*** Opening Records supplied ***

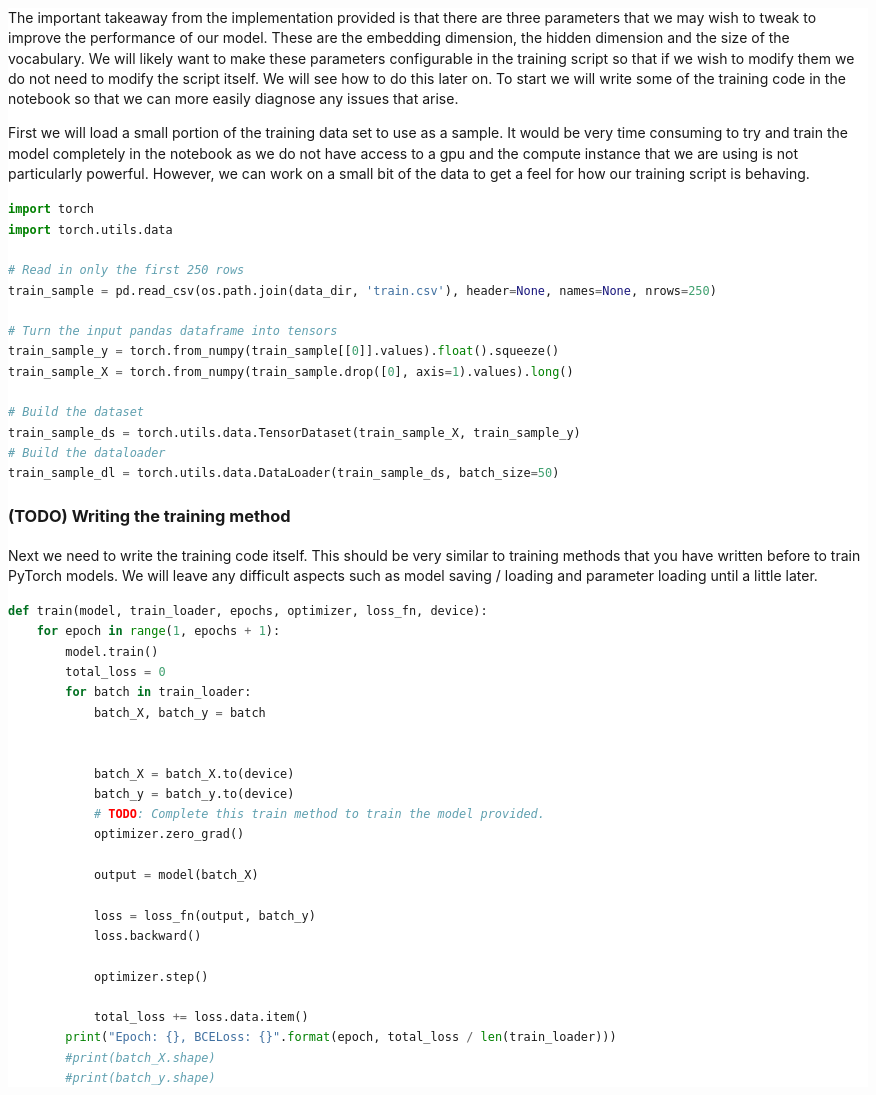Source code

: 
The important takeaway from the implementation provided is that there are three parameters that we may wish to tweak to improve the performance of our model. These are the embedding dimension, the hidden dimension and the size of the vocabulary. We will likely want to make these parameters configurable in the training script so that if we wish to modify them we do not need to modify the script itself. We will see how to do this later on. To start we will write some of the training code in the notebook so that we can more easily diagnose any issues that arise.

First we will load a small portion of the training data set to use as a sample. It would be very time consuming to try and train the model completely in the notebook as we do not have access to a gpu and the compute instance that we are using is not particularly powerful. However, we can work on a small bit of the data to get a feel for how our training script is behaving.


```python
import torch
import torch.utils.data

# Read in only the first 250 rows
train_sample = pd.read_csv(os.path.join(data_dir, 'train.csv'), header=None, names=None, nrows=250)

# Turn the input pandas dataframe into tensors
train_sample_y = torch.from_numpy(train_sample[[0]].values).float().squeeze()
train_sample_X = torch.from_numpy(train_sample.drop([0], axis=1).values).long()

# Build the dataset
train_sample_ds = torch.utils.data.TensorDataset(train_sample_X, train_sample_y)
# Build the dataloader
train_sample_dl = torch.utils.data.DataLoader(train_sample_ds, batch_size=50)
```

### (TODO) Writing the training method

Next we need to write the training code itself. This should be very similar to training methods that you have written before to train PyTorch models. We will leave any difficult aspects such as model saving / loading and parameter loading until a little later.


```python
def train(model, train_loader, epochs, optimizer, loss_fn, device):
    for epoch in range(1, epochs + 1):
        model.train()
        total_loss = 0
        for batch in train_loader:         
            batch_X, batch_y = batch
                      
            
            batch_X = batch_X.to(device)
            batch_y = batch_y.to(device)
            # TODO: Complete this train method to train the model provided.
            optimizer.zero_grad()
            
            output = model(batch_X)
            
            loss = loss_fn(output, batch_y)
            loss.backward()
            
            optimizer.step()
            
            total_loss += loss.data.item()
        print("Epoch: {}, BCELoss: {}".format(epoch, total_loss / len(train_loader)))
        #print(batch_X.shape)
        #print(batch_y.shape)
```
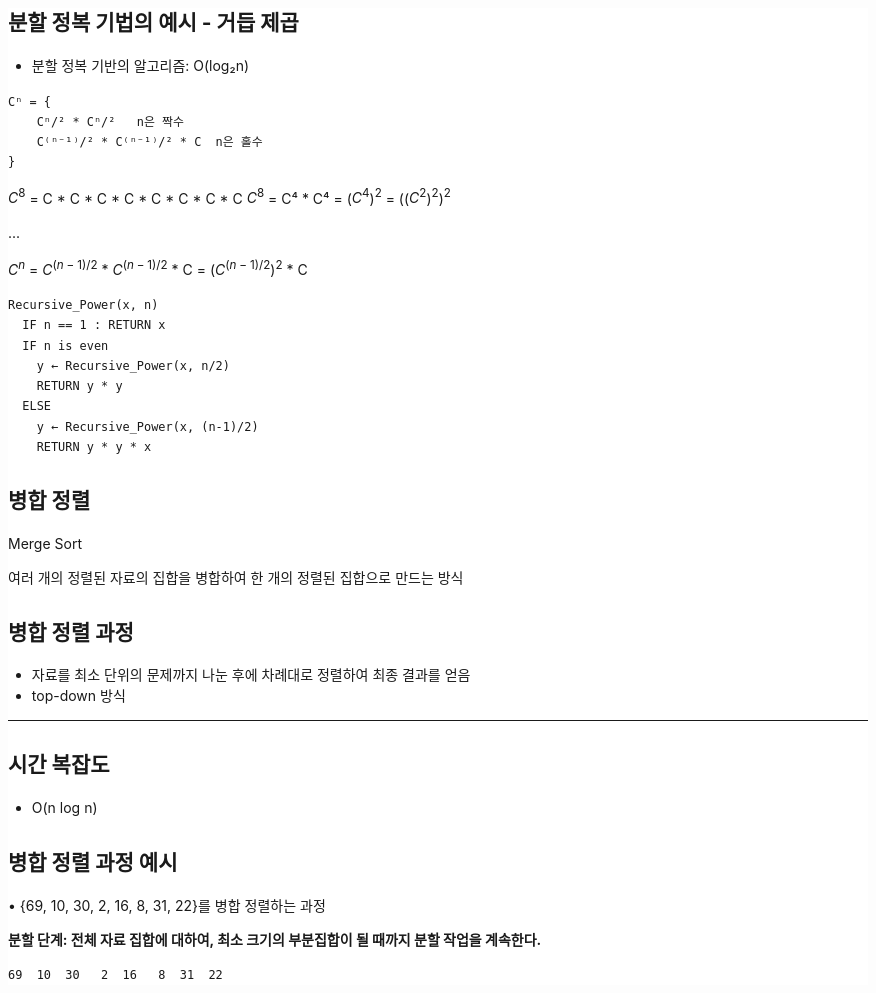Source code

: 
## 분할 정복 기법의 예시 - 거듭 제곱

  * 분할 정복 기반의 알고리즘: O(log₂n)



```
Cⁿ = {
    Cⁿ/² * Cⁿ/²   n은 짝수
    C⁽ⁿ⁻¹⁾/² * C⁽ⁿ⁻¹⁾/² * C  n은 홀수
}
```

$C^8$ = C \* C \* C \* C \* C \* C \* C \* C
$C^8$ = C⁴ \* C⁴ = ($C^4$)$^2$ = (($C^2$)$^2$)$^2$

...

$C^n$ = $C^{(n-1)/2}$ \* $C^{(n-1)/2}$ \* C = ($C^{(n-1)/2}$)$^2$ \* C

```
Recursive_Power(x, n)
  IF n == 1 : RETURN x
  IF n is even
    y ← Recursive_Power(x, n/2)
    RETURN y * y
  ELSE
    y ← Recursive_Power(x, (n-1)/2)
    RETURN y * y * x
```

## 병합 정렬
Merge Sort

여러 개의 정렬된 자료의 집합을 병합하여 한 개의 정렬된 집합으로 만드는 방식

## 병합 정렬 과정
* 자료를 최소 단위의 문제까지 나눈 후에 차례대로 정렬하여 최종 결과를 얻음
* top-down 방식

***

## 시간 복잡도
* O(n log n)


## 병합 정렬 과정 예시

• {69, 10, 30, 2, 16, 8, 31, 22}를 병합 정렬하는 과정

**분할 단계: 전체 자료 집합에 대하여, 최소 크기의 부분집합이 될 때까지 분할 작업을 계속한다.**

```
69  10  30   2  16   8  31  22
```
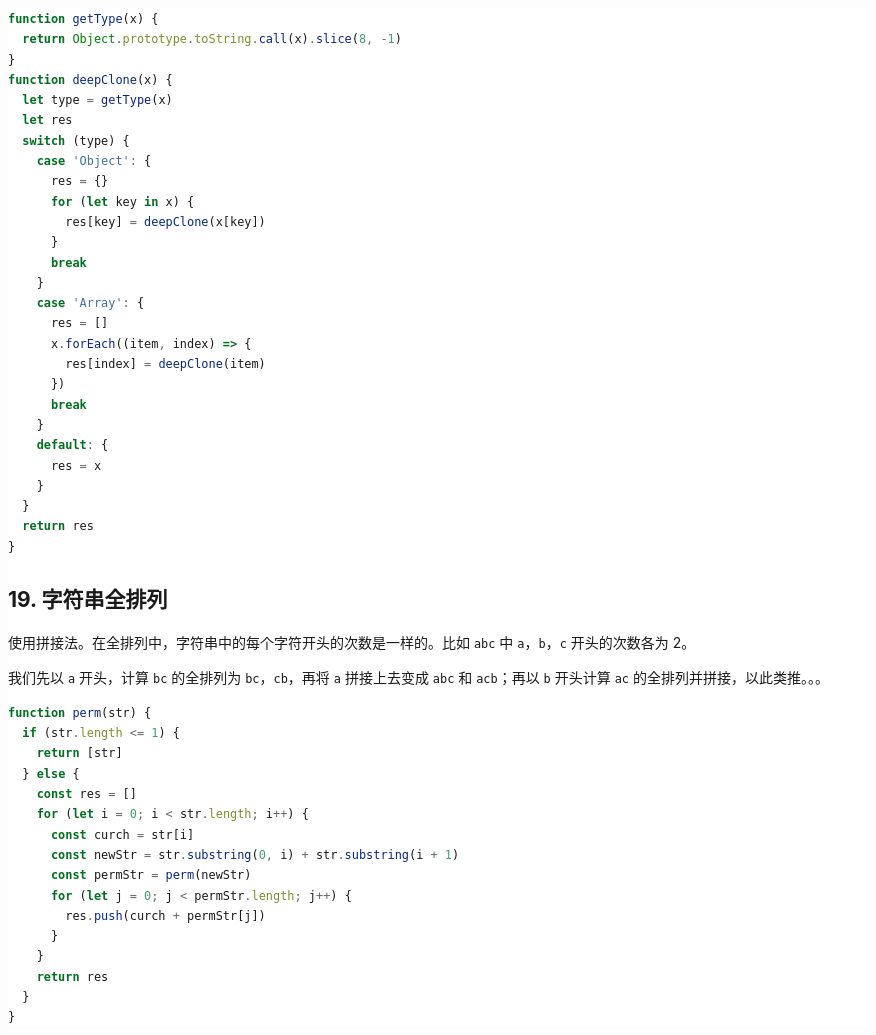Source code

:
 ```javascript
function getType(x) {
  return Object.prototype.toString.call(x).slice(8, -1)
}
function deepClone(x) {
  let type = getType(x)
  let res
  switch (type) {
    case 'Object': {
      res = {}
      for (let key in x) {
        res[key] = deepClone(x[key])
      }
      break
    }
    case 'Array': {
      res = []
      x.forEach((item, index) => {
        res[index] = deepClone(item)
      })
      break
    }
    default: {
      res = x
    }
  }
  return res
}
```

## 19. 字符串全排列

使用拼接法。在全排列中，字符串中的每个字符开头的次数是一样的。比如 `abc` 中 `a`，`b`，`c` 开头的次数各为 2。

我们先以 `a` 开头，计算 `bc` 的全排列为 `bc`，`cb`，再将 `a` 拼接上去变成 `abc` 和 `acb`；再以 `b` 开头计算 `ac` 的全排列并拼接，以此类推。。。

```javascript
function perm(str) {
  if (str.length <= 1) {
    return [str]
  } else {
    const res = []
    for (let i = 0; i < str.length; i++) {
      const curch = str[i]
      const newStr = str.substring(0, i) + str.substring(i + 1)
      const permStr = perm(newStr)
      for (let j = 0; j < permStr.length; j++) {
        res.push(curch + permStr[j])
      }
    }
    return res
  }
}
```
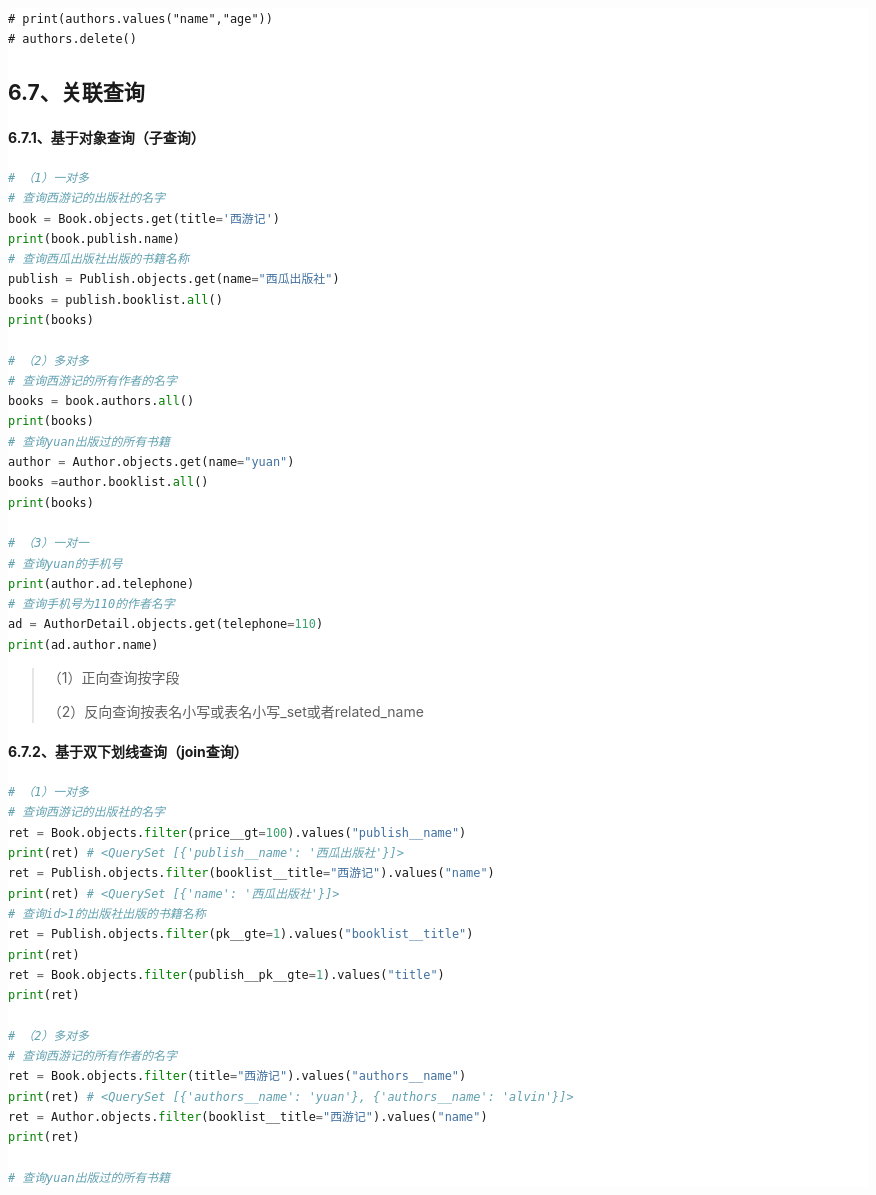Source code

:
 ```
# print(authors.values("name","age"))
# authors.delete()
```



## 6.7、关联查询

#### 6.7.1、基于对象查询（子查询）

```python
# （1）一对多
# 查询西游记的出版社的名字
book = Book.objects.get(title='西游记')
print(book.publish.name)
# 查询西瓜出版社出版的书籍名称
publish = Publish.objects.get(name="西瓜出版社")
books = publish.booklist.all()
print(books)

# （2）多对多
# 查询西游记的所有作者的名字
books = book.authors.all()
print(books)
# 查询yuan出版过的所有书籍
author = Author.objects.get(name="yuan")
books =author.booklist.all()
print(books)

# （3）一对一
# 查询yuan的手机号
print(author.ad.telephone)
# 查询手机号为110的作者名字
ad = AuthorDetail.objects.get(telephone=110)
print(ad.author.name)
```



>   （1）正向查询按字段
>
>   （2）反向查询按表名小写或表名小写_set或者related_name

#### 6.7.2、基于双下划线查询（join查询）

```python
# （1）一对多
# 查询西游记的出版社的名字
ret = Book.objects.filter(price__gt=100).values("publish__name")
print(ret) # <QuerySet [{'publish__name': '西瓜出版社'}]>
ret = Publish.objects.filter(booklist__title="西游记").values("name")
print(ret) # <QuerySet [{'name': '西瓜出版社'}]>
# 查询id>1的出版社出版的书籍名称
ret = Publish.objects.filter(pk__gte=1).values("booklist__title")
print(ret)
ret = Book.objects.filter(publish__pk__gte=1).values("title")
print(ret)

# （2）多对多
# 查询西游记的所有作者的名字
ret = Book.objects.filter(title="西游记").values("authors__name")
print(ret) # <QuerySet [{'authors__name': 'yuan'}, {'authors__name': 'alvin'}]>
ret = Author.objects.filter(booklist__title="西游记").values("name")
print(ret)

# 查询yuan出版过的所有书籍
```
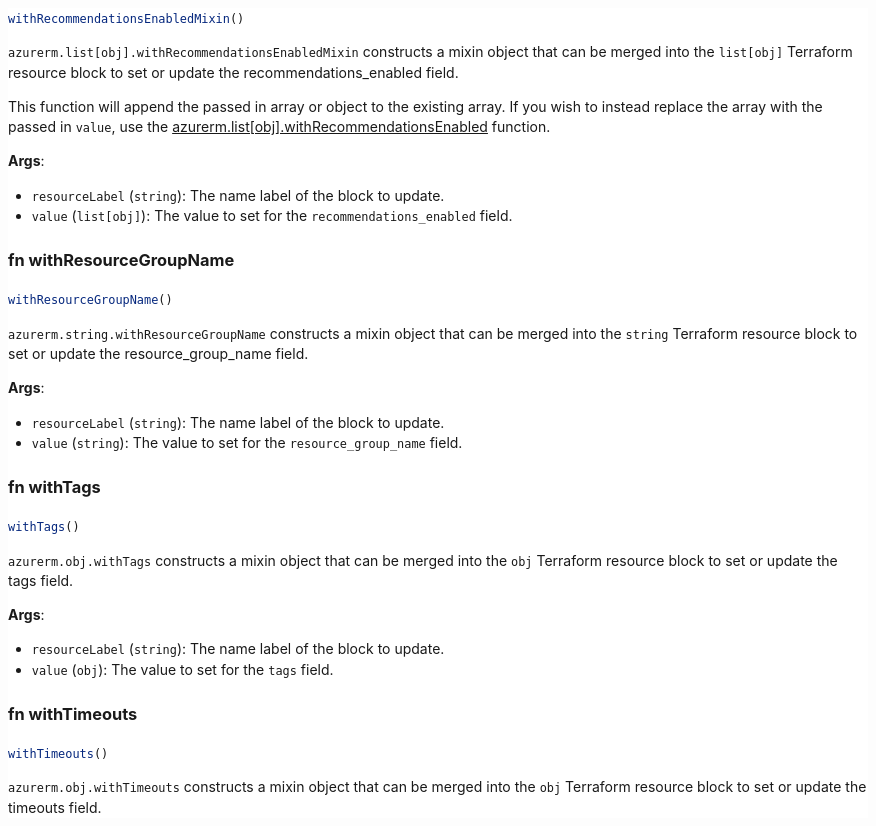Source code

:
 ```ts
withRecommendationsEnabledMixin()
```

`azurerm.list[obj].withRecommendationsEnabledMixin` constructs a mixin object that can be merged into the `list[obj]`
Terraform resource block to set or update the recommendations_enabled field.

This function will append the passed in array or object to the existing array. If you wish
to instead replace the array with the passed in `value`, use the [azurerm.list[obj].withRecommendationsEnabled](TODO)
function.


**Args**:
  - `resourceLabel` (`string`): The name label of the block to update.
  - `value` (`list[obj]`): The value to set for the `recommendations_enabled` field.


### fn withResourceGroupName

```ts
withResourceGroupName()
```

`azurerm.string.withResourceGroupName` constructs a mixin object that can be merged into the `string`
Terraform resource block to set or update the resource_group_name field.



**Args**:
  - `resourceLabel` (`string`): The name label of the block to update.
  - `value` (`string`): The value to set for the `resource_group_name` field.


### fn withTags

```ts
withTags()
```

`azurerm.obj.withTags` constructs a mixin object that can be merged into the `obj`
Terraform resource block to set or update the tags field.



**Args**:
  - `resourceLabel` (`string`): The name label of the block to update.
  - `value` (`obj`): The value to set for the `tags` field.


### fn withTimeouts

```ts
withTimeouts()
```

`azurerm.obj.withTimeouts` constructs a mixin object that can be merged into the `obj`
Terraform resource block to set or update the timeouts field.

*** Closing Records supplied ***

Across the data, pull every line containing the string "epochs".

▶ **Problem solution**
def train(model, train_loader, epochs, optimizer, loss_fn, device):
    for epoch in range(1, epochs + 1):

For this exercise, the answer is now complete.